Dal primo gennaio, dopo gli accordi separati tra l’azienda e gli altri sindacati, la Fiom non ha più diritto alla rappresentanza: niente spazi interni, niente permessi, no alle affissioni in bacheca. E ieri, in uno scatto d’orgoglio, ha deciso di organizzarsi in proprio il trasloco: «Non volevamo che fossero i sorveglianti a mettere foto, bandiere, volantini negli scatoloni – spiega Giorgio Airaudo, responsabile nazionale dell’auto – Dentro quelle stanze c’è la nostra storia. Siamo convinti che rientreremo in fabbrica presto.
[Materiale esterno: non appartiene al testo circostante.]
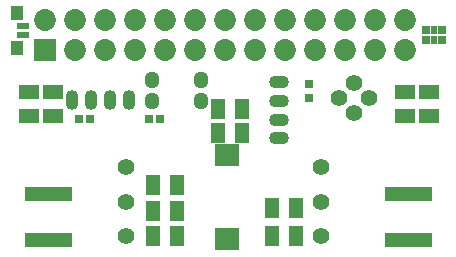
<source format=gts>
G04*
G04 #@! TF.GenerationSoftware,Altium Limited,Altium Designer,19.1.5 (86)*
G04*
G04 Layer_Color=8388736*
%FSLAX25Y25*%
%MOIN*%
G70*
G01*
G75*
%ADD15R,0.01981X0.04737*%
%ADD16R,0.07887X0.07690*%
%ADD17R,0.04800X0.06800*%
%ADD18R,0.03000X0.03162*%
%ADD19R,0.02572X0.02572*%
%ADD20R,0.02375X0.02572*%
%ADD21R,0.03950X0.02375*%
%ADD22R,0.04343X0.04737*%
%ADD23R,0.06800X0.04800*%
%ADD24R,0.02965X0.02965*%
%ADD25C,0.07296*%
%ADD26R,0.07296X0.07296*%
%ADD27O,0.04331X0.06693*%
%ADD28O,0.06693X0.04331*%
%ADD29C,0.05524*%
G04:AMPARAMS|DCode=30|XSize=51.31mil|YSize=43.43mil|CornerRadius=12.86mil|HoleSize=0mil|Usage=FLASHONLY|Rotation=270.000|XOffset=0mil|YOffset=0mil|HoleType=Round|Shape=RoundedRectangle|*
%AMROUNDEDRECTD30*
21,1,0.05131,0.01772,0,0,270.0*
21,1,0.02559,0.04343,0,0,270.0*
1,1,0.02572,-0.00886,-0.01280*
1,1,0.02572,-0.00886,0.01280*
1,1,0.02572,0.00886,0.01280*
1,1,0.02572,0.00886,-0.01280*
%
%ADD30ROUNDEDRECTD30*%
D15*
X19890Y20177D02*
D03*
Y4823D02*
D03*
X17921Y20177D02*
D03*
Y4823D02*
D03*
X15953Y20177D02*
D03*
Y4823D02*
D03*
X13984Y20177D02*
D03*
Y4823D02*
D03*
X12016Y20177D02*
D03*
Y4823D02*
D03*
X10047Y20177D02*
D03*
Y4823D02*
D03*
X8079Y20177D02*
D03*
Y4823D02*
D03*
X6110Y20177D02*
D03*
Y4823D02*
D03*
X126110D02*
D03*
Y20177D02*
D03*
X128079Y4823D02*
D03*
Y20177D02*
D03*
X130047Y4823D02*
D03*
Y20177D02*
D03*
X132016Y4823D02*
D03*
Y20177D02*
D03*
X133984Y4823D02*
D03*
Y20177D02*
D03*
X135953Y4823D02*
D03*
Y20177D02*
D03*
X137921Y4823D02*
D03*
Y20177D02*
D03*
X139890Y4823D02*
D03*
Y20177D02*
D03*
D16*
X72500Y33075D02*
D03*
Y4925D02*
D03*
D17*
X77500Y48500D02*
D03*
X69500D02*
D03*
X77500Y40500D02*
D03*
X69500D02*
D03*
X87500Y15500D02*
D03*
X95500D02*
D03*
X87500Y6000D02*
D03*
X95500D02*
D03*
X48000D02*
D03*
X56000D02*
D03*
X48000Y14500D02*
D03*
X56000D02*
D03*
X48000Y23000D02*
D03*
X56000D02*
D03*
D18*
X26890Y45000D02*
D03*
X23110D02*
D03*
X46610D02*
D03*
X50390D02*
D03*
D19*
X138842Y71327D02*
D03*
X144158D02*
D03*
Y74673D02*
D03*
X138842D02*
D03*
D20*
X141500Y71327D02*
D03*
Y74673D02*
D03*
D21*
X4484Y72925D02*
D03*
Y76075D02*
D03*
D22*
X2713Y80405D02*
D03*
Y68594D02*
D03*
D23*
X6500Y46000D02*
D03*
Y54000D02*
D03*
X14500D02*
D03*
Y46000D02*
D03*
X132000Y54000D02*
D03*
Y46000D02*
D03*
X140000D02*
D03*
Y54000D02*
D03*
D24*
X100000Y52200D02*
D03*
Y56800D02*
D03*
D25*
X132000Y78000D02*
D03*
Y68012D02*
D03*
X122000Y78000D02*
D03*
Y68012D02*
D03*
X112000Y78000D02*
D03*
Y68012D02*
D03*
X102000Y78000D02*
D03*
Y68012D02*
D03*
X92000Y78000D02*
D03*
Y68012D02*
D03*
X82000Y78000D02*
D03*
Y68012D02*
D03*
X72000Y78000D02*
D03*
Y68012D02*
D03*
X62000Y78000D02*
D03*
Y68012D02*
D03*
X52000Y78000D02*
D03*
Y68012D02*
D03*
X42000Y78000D02*
D03*
Y68012D02*
D03*
X32000Y78000D02*
D03*
Y68012D02*
D03*
X22000Y78000D02*
D03*
Y68012D02*
D03*
X12000Y78000D02*
D03*
D26*
Y68012D02*
D03*
D27*
X39949Y51500D02*
D03*
X33650D02*
D03*
X27350D02*
D03*
X21051D02*
D03*
D28*
X90000Y38551D02*
D03*
Y44850D02*
D03*
Y51150D02*
D03*
Y57449D02*
D03*
D29*
X120000Y52000D02*
D03*
X115000Y57000D02*
D03*
X110000Y52000D02*
D03*
X115000Y47000D02*
D03*
X103961Y17500D02*
D03*
X39000D02*
D03*
X39039Y6000D02*
D03*
X104000D02*
D03*
X103961Y29000D02*
D03*
X39000D02*
D03*
D30*
X47500Y51000D02*
D03*
X64035D02*
D03*
X47500Y58087D02*
D03*
X64035D02*
D03*
M02*

</source>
La Fiat non può scegliersi i sindacati che preferisce, ignorando il dissenso che esiste tra i lavoratori, come dimostrano i voti e il fatto stesso che non si sia voluto sottoporre al loro giudizio gli ultimi accordi. Pensare di espellere la Fiom in questo modo è un gesto miope, oltre che scellerato». 
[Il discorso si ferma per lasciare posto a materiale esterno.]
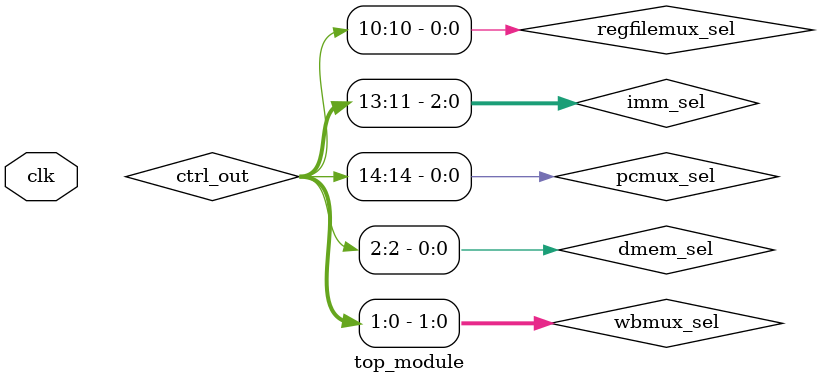
<source format=v>
module top_module(input clk);
// Tin hieu giua cac khoi
wire [31:0] pc_in, pc_out;
wire [31:0] pc_plus4_out;
wire [4:0] rs1, rs2, rd;
wire [31:0] rs1_out, rs2_out;
wire [31:0] imm_in, imm_out;
wire [31:0] alumux1_out, alumux2_out;
wire [31:0] alu_out, dmem_out, wb_out;

// Tin hieu dua vao khoi control
wire brlt;
wire breq;
// Tin hieu tu khoi control toi cac khoi con lai
wire pcmux_sel;
wire [2:0] imm_sel;
wire regfilemux_sel;
wire cmpop;
wire alumux1_sel;
wire alumux2_sel;
wire [3:0] aluop;
wire dmem_sel;
wire [1:0] wbmux_sel;

// 20bit bus
wire [14:0] ctrl_out;


// Ket noi cac module

mux2 	PCmux(.out(pc_in), .in0(pc_plus4_out), .in1(alu_out), .sel(pcmux_sel));

pc 	PC(.in(pc_in), .clk(clk), .out(pc_out));

add_4	ADD(.in(pc_out), .out(pc_plus4_out));

IMEM	InstrMem(.inst(imm_in), .PC(pc_out));

control Controller(.instr(imm_in), .breq(breq), .brlt(brlt), .data_out(ctrl_out));

assign pcmux_sel = ctrl_out[14];
assign imm_sel = ctrl_out[13:11];
assign regfilemux_sel = ctrl_out[10];
assign cmpop = ctrl_out[9];
assign alumux2_sel = ctrl_out[8];
assign alumux1_sel = ctrl_out[7];
assign aluop = ctrl_out[6:3];
assign dmem_sel = ctrl_out[2];
assign wbmux_sel = ctrl_out[1:0];

decoder RegDecoder(.instr(imm_in), .rd(rd), .rs1(rs1), .rs2(rs2));

regfile RegFile(.clk(clk), .reset(), .write(regfilemux_sel), .wrAddrD(rd), .rdAddrA(rs1), 
		.rdAddrB(rs2), .wrDataD(wb_out), .rdDataA(rs1_out), .rdDataB(rs2_out));

ImmGen	ImmGen(.immSel(imm_sel), .instr(imm_in), .imm(imm_out));

BranchComp BrComp(.dataA(rs1_out), .dataB(rs2_out), .BrUn(cmpop), .BrEq(breq), .BrLT(brlt));

mux2	ALUmux1(.out(alumux1_out), .in0(rs1_out), .in1(pc_out), .sel(alumux1_sel));

mux2	ALUmux2(.out(alumux2_out), .in0(rs2_out), .in1(imm_out), .sel(alumux2_sel));

ALU	ALU(.alu_sel(aluop), .dataA(alumux1_out), .dataB(alumux2_out), .alu_out(alu_out));

DMEM	DataMem(.Addr(alu_out), .DataW(rs2_out), .DataR(dmem_out), .MemRW(dmem_sel), .clk(clk));

wbmux	WBMux(.out(wb_out), .in0(dmem_out), .in1(alu_out), .in2(pc_plus4_out), .sel(wbmux_sel));




endmodule 
</source>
La strada che riporterà  la Fiom dentro Mirafiori (così come negli altri stabilimenti italiani) è ancora incerta: dopo l’esclusione, i rappresentanti sono stati rinominati in altra forma e votati, ora si attende la riapertura del 17 gennaio per sapere che cosa accadrà  nella pratica quotidiana. «Ma siamo pronti ad aprire cause legali per comportamento anti-sindacale, sulla base degli stessi criteri che i giudici di Torino hanno già  applicato nella sentenza su Pomigliano», annunciano Airaudo e il segretario torinese Federico Bellono. A Mirafiori, del resto, vota Fiom un dipendente su 3, la Cgil è il primo sindacato perfino tra i sorveglianti, che ieri controllavano l’elenco degli oggetti portati via. E guardavano uscire le bandiere rosse di epoche e sfumature diverse, le grandi foto in bianco e nero di leader che non ci sono più, come Bruno Trentin impegnato in un’assemblea strabordante sulla pista di collaudo della fabbrica torinese, o Enrico Berlinguer quando, nel 1980, alla vigilia di una delle più disastrose sconfitte del sindacato, parlò ai cancelli per portare agli operai la solidarietà  del Partito comunista. 
Escono fotocopiatrici e computer («questi ci servono per continuare a fare sindacato, saremo comunque presenti ai cancelli con i nostri camper»), striscioni e fotografie personali di delegati che non ci sono più, «perché questa organizzazione è anche una comunità ». Su dieci delegati delle Carrozzerie, ieri ne sono arrivati sette per imballare e portare via, e si capisce che non sarà  facile cancellare dalla fabbrica una sigla che contiene dentro di sé militanza, sentimenti, idee e perfino una notevole dialettica interna. La stessa dialettica che, ieri, ha fatto scegliere alle delegate presenti di non parlare con i giornalisti: «E’ una giornata difficile», hanno spiegato. E sono uscite per ultime. Perché? «Volevamo lasciare pulito e in ordine. Torneremo presto, ma intanto abbiamo spazzato in terra, perché le cose si devono fare per bene».